NEW YORK: US Treasuries prices fell on Tuesday as stocks rose on strong earnings from Goldman Sachs and talk of aid for Spain lifted the euro, curbing government bonds' safe-haven appeal.
Goldman Sachs reported a third-quarter profit, reversing a year-earlier loss, as revenue more than doubled due to gains in the investment bank's holdings of stocks and bonds.
The euro also rose against the dollar, helped by persistent talk that Spain may soon ask for a bailout and on tentative signs of improving confidence in the German economy.
"Goldman knocked the (Treasuries) market lower, and there is also talk that Germany is open to credit for Spain," said Richard Gilhooly, an interest rate strategist at TD Securities in New York.
Benchmark 10-year notes fell 14/32 in price with yields rising to 1.72 percent, up from 1.67 percent late on Monday.
Thirty-year bond prices fell 1-7/32 with yields testing support levels at around 2.90 percent, near the high yield of 2.904 percent where the Treasury sold new bonds last Thursday.
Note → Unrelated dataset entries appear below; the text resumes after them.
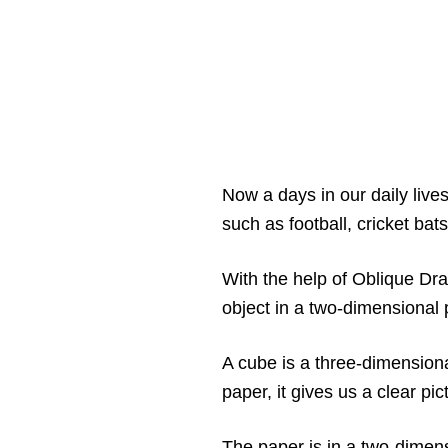
Now a days in our daily live
such as football, cricket bats
With the help of Oblique Dr
object in a two-dimensional 
A cube is a three-dimension
paper, it gives us a clear pi
The paper is in a two-dimens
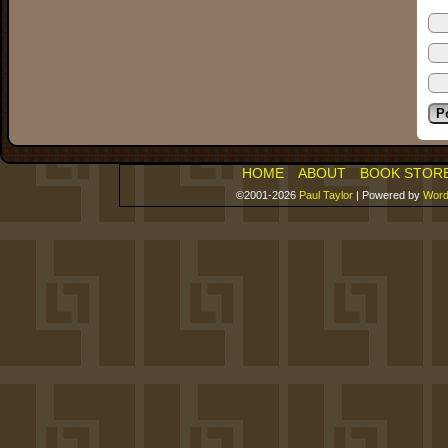
HOME
ABOUT
BOOK STOR
©2001-2026
Paul Taylor
|
Powered by
Word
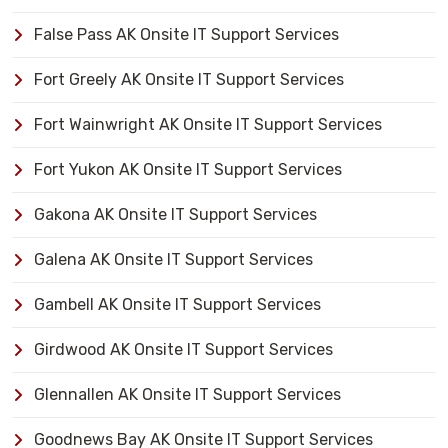
False Pass AK Onsite IT Support Services
Fort Greely AK Onsite IT Support Services
Fort Wainwright AK Onsite IT Support Services
Fort Yukon AK Onsite IT Support Services
Gakona AK Onsite IT Support Services
Galena AK Onsite IT Support Services
Gambell AK Onsite IT Support Services
Girdwood AK Onsite IT Support Services
Glennallen AK Onsite IT Support Services
Goodnews Bay AK Onsite IT Support Services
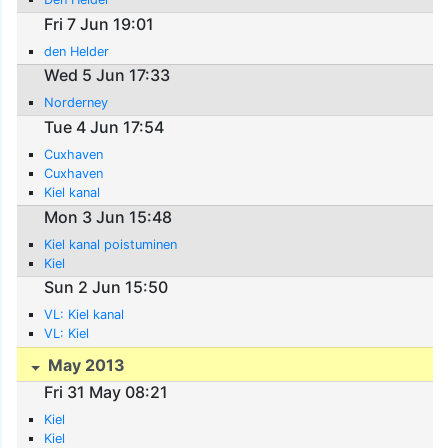
Fri 7 Jun 19:01
den Helder
Wed 5 Jun 17:33
Norderney
Tue 4 Jun 17:54
Cuxhaven
Cuxhaven
Kiel kanal
Mon 3 Jun 15:48
Kiel kanal poistuminen
Kiel
Sun 2 Jun 15:50
VL: Kiel kanal
VL: Kiel
May 2013
Fri 31 May 08:21
Kiel
Kiel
If yields rise above the 2.91 percent level they may next test the 2.97 percent to 3 percent area, said Gilhooly.
Ten-year notes yields have largely been rangebound since the beginning of August on low volumes as many investors have been reluctant to take positions with uncertainty ahead of next month's Presidential elections.
That could change, however, if Republican challenger Mitt Romney continues to gain traction, said Scott Graham, head of US government bond trading at BMO Capital Markets in Chicago.
"That will have a meaningful impact on the Federal Reserve composition next year. In the face of seemingly endless quantitative easing and open-ended mortgage purchases, you could see the markets react pretty violently to a Mitt victory," he said.
Romney has said he would replace Ben Bernanke as Fed Chairman if he is elected, which would make the current open-ended quantitative easing program more likely to end.
That could mean that the market would then expect lower inflation and that intermediate-dated debt, where the Fed has focused most of its debt purchases, would underperform relative to bonds, Graham said. "Probably the best way to position for that would be a massive flattening trade," he said.
Treasuries showed little reaction to data on Tuesday that showed that US consumer prices rose 0.6 percent in September as the cost of gasoline surged.
Two-year interest rate swap spreads also tightened by almost a basis point to fall below 10 basis points, the tightest since 1996, indicating credit conditions are loosening.
"Two-year spreads under 10 basis points is a big deal, it shows that credit is plentiful and percolating through the system a little bit more," Gilhooly said.
The two-year swap spreads have rallied from over 50 basis points at the beginning of the year.